# ПРЕДОСТАВЛЕННЫЙ ТЕКСТ:

******

«О преславнаго чудесе! Широта креста и долгота небеси равна есть!» (3-я стихира на хвалитех). Восхваляя такими словами Животворящий Крест Господень в одном из своих песнопений на праздник Воздвижения Креста, Святая Церковь открывает нам один из аспектов учения о Кресте, а именно: что широта и долгота креста равны небесам, т.е. иными словами, крест покрывает всю вселенную, все мироздание, весь видимый и невидимый мир.
Удивительное изложение этого учения мы находим в замечательной книге выдающегося русского религиозного мыслителя, князя Евгения Трубецкого, трактующей тот вопрос, которым книга названа – «Смысл Жизни». Книга была написана в 1918 году, как раз в то время, когда происходило крушение старого христианского мира и устанавливалась на земле апостасийная, пост-христианская, апокалипсическая эра – т.н. «новый век».
Рассматривая глубокий и сложный вопрос о смысле жизни, особенно на фоне окружающего хаоса и видимой бессмыслицы тех времен, князь Трубецкой удивительно-духовным образом рассуждает о фундаментальной структуре жизни, объясняя ее горизонтальную линию (широту) и вертикальную линию (долготу), и показывает, что только лишь в скрещении этих двух линий (крест) полностью раскрывается нам истинный смысл жизни. Вот что нам говорит этот замечательный духовный писатель (выдержки из книги «Смысл Жизни», страницы 53-65):
«Вокруг вопроса о цели и смысле жизни идет вековечный спор двух противоположных жизнепониманий – жизнепонимания натуралистического, которое ищет подлинной жизни и ее смысла в плоскости здешнего, и жизнепонимания супранатуралистического, которое утверждает, что истинная жизнь и ее смысл сосредоточивается в ином, верхнем, потустороннем плане бытия. Рассмотрение этих двух решений приводит нас к заключению об одинаковой односторонности, а потому и одинаковой несостоятельности обоих.
Для натурализма подлинная жизнь есть именно эта жизнь, которая протекает в посюстороннем плане бытия; подлинный мир – именно тот, который здесь перед нами кружится в одной плоскости, периодически нарождаясь и умирая. Ярким образцом такого жизнепонимания служит древне-греческая религиозность с ее культом природы и с ее солнечными богами – олимпийцами. Все эти боги грома и молнии, волн морских, лунного сияния и ослепительно яркого полуденного неба – суть человекообразные олицетворения радости здешнего. Греческая религия знает и потустороннее, но это не надземный, а подземный мир, где темно и безотрадно; о нем говорит Одиссею тень Ахилла, что лучше быть на земле рабом, чем в царстве теней царствовать над мертвецами.

******

# УЧЕБНЫЙ МАТЕРИАЛ:
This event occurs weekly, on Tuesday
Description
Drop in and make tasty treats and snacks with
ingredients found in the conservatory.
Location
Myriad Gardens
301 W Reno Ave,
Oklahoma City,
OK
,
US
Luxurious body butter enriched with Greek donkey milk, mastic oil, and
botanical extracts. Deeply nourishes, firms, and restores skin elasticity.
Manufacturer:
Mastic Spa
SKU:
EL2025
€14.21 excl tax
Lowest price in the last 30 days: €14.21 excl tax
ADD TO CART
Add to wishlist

******

# ЗАДАНИЕ ДЛЯ ВЫПОЛНЕНИЯ:
Определите, согласуется ли каждое утверждение с текстом о Кресте, ответив «да» или «нет». К каждому ответу приведите в кавычках точные слова текста, которые его решают.
1. Книга «Смысл Жизни» была написана в 1918 году.
2. Натуралистическое жизнепонимание ищет смысл жизни в потустороннем плане бытия.
3. Потусторонний мир греческой религии находится под землей.

# РЕЗУЛЬТАТ ВЫПОЛНЕНИЯ:
1. Да: «Книга была написана в 1918 году».
2. Нет: «которое ищет подлинной жизни и ее смысла в плоскости здешнего».
3. Да: «это не надземный, а подземный мир, где темно и безотрадно».